地面を擦るように蹴り飛ばされた少年は状況が理解できないというふうに目を点にしており、だが次の瞬間にはそれを成したのがオーゼンである事を理解するとその目を見開き、だがそんな少年の元へとオーゼンはさらに歩みを進ませ、
「たまたま通りかかっただぁ!?くだらねえ嘘ついてんじゃねえよ、こちとらお前の我儘で一生のトラウマになってもおかしくない思いしたんだが??それにお前ニアにも色々とやらかしたらしいな??謝る勇気もなくてまた逃げるつもりならまだ蹴り飛ばしてやるがどうなんだ??あ??」
「…オーゼン」
「だいたいお前はしばらく見ないと思ったらそんな壮大なこと1人で抱え込みやがって。
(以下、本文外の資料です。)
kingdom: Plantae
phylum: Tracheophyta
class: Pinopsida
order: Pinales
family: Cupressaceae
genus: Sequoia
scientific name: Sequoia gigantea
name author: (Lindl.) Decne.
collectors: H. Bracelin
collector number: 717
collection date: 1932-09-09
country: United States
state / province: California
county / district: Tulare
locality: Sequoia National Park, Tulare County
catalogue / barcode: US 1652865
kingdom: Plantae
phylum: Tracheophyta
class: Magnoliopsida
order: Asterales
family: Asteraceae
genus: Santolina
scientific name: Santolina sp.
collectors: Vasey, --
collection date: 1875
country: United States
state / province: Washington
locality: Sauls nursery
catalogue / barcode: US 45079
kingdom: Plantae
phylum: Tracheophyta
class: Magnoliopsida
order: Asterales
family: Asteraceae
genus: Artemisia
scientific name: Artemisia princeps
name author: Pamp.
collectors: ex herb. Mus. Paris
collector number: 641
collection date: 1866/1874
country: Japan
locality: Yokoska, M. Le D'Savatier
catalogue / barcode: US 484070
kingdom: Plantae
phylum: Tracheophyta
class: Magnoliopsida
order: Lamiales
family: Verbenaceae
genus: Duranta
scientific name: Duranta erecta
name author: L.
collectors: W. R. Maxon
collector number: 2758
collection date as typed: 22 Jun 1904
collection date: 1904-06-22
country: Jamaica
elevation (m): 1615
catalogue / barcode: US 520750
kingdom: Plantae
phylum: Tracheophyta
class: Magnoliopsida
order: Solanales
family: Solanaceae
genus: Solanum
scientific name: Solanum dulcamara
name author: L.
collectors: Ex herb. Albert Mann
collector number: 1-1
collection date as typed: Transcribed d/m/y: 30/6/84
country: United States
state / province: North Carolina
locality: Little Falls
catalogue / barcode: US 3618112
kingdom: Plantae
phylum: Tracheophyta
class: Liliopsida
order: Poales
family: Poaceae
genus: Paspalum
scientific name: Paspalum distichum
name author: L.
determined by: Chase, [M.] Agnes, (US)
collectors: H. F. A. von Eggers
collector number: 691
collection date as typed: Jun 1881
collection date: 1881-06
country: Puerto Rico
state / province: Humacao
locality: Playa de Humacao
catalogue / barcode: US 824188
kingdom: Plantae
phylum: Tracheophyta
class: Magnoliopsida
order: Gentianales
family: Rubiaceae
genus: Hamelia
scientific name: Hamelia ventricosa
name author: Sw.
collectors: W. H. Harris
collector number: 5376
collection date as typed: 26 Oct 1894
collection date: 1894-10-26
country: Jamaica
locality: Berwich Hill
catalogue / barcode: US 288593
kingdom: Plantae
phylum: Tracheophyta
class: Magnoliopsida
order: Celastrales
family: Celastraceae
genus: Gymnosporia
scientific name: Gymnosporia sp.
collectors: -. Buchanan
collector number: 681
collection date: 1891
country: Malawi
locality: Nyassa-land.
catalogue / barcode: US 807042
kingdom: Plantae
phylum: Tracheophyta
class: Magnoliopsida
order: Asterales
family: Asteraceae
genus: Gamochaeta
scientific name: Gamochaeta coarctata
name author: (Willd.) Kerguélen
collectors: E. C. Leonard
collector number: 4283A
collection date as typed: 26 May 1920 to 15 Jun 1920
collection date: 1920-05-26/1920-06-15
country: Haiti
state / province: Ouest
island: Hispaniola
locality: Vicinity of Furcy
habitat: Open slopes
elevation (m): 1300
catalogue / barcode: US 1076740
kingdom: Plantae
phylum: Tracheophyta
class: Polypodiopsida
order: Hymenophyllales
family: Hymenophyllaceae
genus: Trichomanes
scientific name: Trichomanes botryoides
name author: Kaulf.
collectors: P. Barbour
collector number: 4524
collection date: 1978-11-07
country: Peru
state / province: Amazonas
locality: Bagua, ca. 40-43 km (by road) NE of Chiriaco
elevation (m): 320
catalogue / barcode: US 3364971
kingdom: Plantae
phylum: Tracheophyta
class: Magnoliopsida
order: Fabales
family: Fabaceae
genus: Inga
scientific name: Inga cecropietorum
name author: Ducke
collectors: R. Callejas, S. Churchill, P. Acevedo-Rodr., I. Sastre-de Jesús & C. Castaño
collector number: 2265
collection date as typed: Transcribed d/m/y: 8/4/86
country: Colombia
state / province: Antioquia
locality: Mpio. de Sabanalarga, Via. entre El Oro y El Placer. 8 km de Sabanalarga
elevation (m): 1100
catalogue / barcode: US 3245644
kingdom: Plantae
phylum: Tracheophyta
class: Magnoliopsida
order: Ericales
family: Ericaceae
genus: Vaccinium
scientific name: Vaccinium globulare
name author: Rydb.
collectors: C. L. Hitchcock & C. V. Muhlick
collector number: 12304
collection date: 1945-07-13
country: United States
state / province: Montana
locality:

お前にとって俺は厄介ごとに巻き込んだら足引っ張る足手纏いか??いやまぁ実際そうなんだがなんかこう違うんだよ!!」
オーゼン自身ですら言いたいことがまとまっていないのか、吐き捨てるように、あるいは吐き出すように伝えられるその言葉はぐちゃぐちゃであり、だが対する少年はそんなオーゼンの言葉になんの反応も示すことなく、自身の成したことがそれほどの事なのだと理解したからか、代わりにその目を伏せていた。
だがその手は震えており、この時にしてようやくニアは少年…ハドルがこの場から去ろうとしていたその訳を理解する。
“恐れていた”のだ。唯一の友であり、家族以外の誰よりも多くの時間を共にしたオーゼンに見損なわれ、その縁を手放される事を。
「…うん、ごめん」
「いいか?この馬鹿野郎が。さっきは状況が状況だったから俺はなんも言わなかったが、危険が去った今お前に言いたいことは山ほどあるんだ」
「…うん。わかってる。全部受け入れるつもりだよ」
「そうかよ。はぁ…ならまず一つ」
謝罪の声はオーゼン達の周囲を覆い、そして聞こえなくなるほどへと反響することで空間へと霧散していく。
そうしてオーゼンもまたハドルの気を理解しているからこそ、暗い瞳をしたハドルの表情にその言葉をわずかに詰まらせながらも、その続きの言葉を語る決心をする。
一歩、また一歩とオーゼンがその歩みを進めるたびにハドルは震える腕をオーゼンへと気づかせまいと背中へと仕舞い込み、そして遂にその目前へとオーゼンがたどり着いた時、
「困ったら頼れ。お前がどうなのかは知らないが、俺はお前を友人だと思ってたんだぞ」
瞬間、ハドルの全身は暖かさに包まれ、予想だにしていなかったハドルは閉じていたその目を驚愕のあまり見開き、そして何が起こったのかを理解する。
優しい温もりはハドルの気持ちを知っているからこそその本音をぶつけ、そしてハドルの成したことの全てを許すように、そして包み込むように語りかけていた。
「…!!」
瞬間、ハドルのその手のひらは先ほど異常に震え始め、同時にその視界は潤むようにぼやけ始める。
だがそれは先ほどまでのような、恐怖による震えではなく、むしろその反対のものだった。そうして自身の頬を伝うその雫にハドル自身が遅れて気づいた瞬間、
「…うん…ごめん…ごめんね、オーゼン…!!ごめん…!!本当に…ごめん…なさい…」
それは決壊し、内へと押さえ込んでいた本音は外へと溢れ出す。
幼い子供に背負わされた、身の丈に合わないほどの責任と重役。それは今にも崩れ落ちそうな、だがそれが自身の生まれた意味だと理解していたからこそ今日という日まで耐え忍んできた。
だがそれは溢れ出してしまった。生まれた意味はそんなものではないと、そう告げられてしまったから。頼ってもいいのだと、家族の誰も言ってくれなかったその言葉を目の前の友人がそう言ってくれたから。
だからハドルは、人前だということすらもを忘れてしまうほどに涙に濡れてしまっていた。
暗い草木から溢れた光は、2人を祝福しているようだった。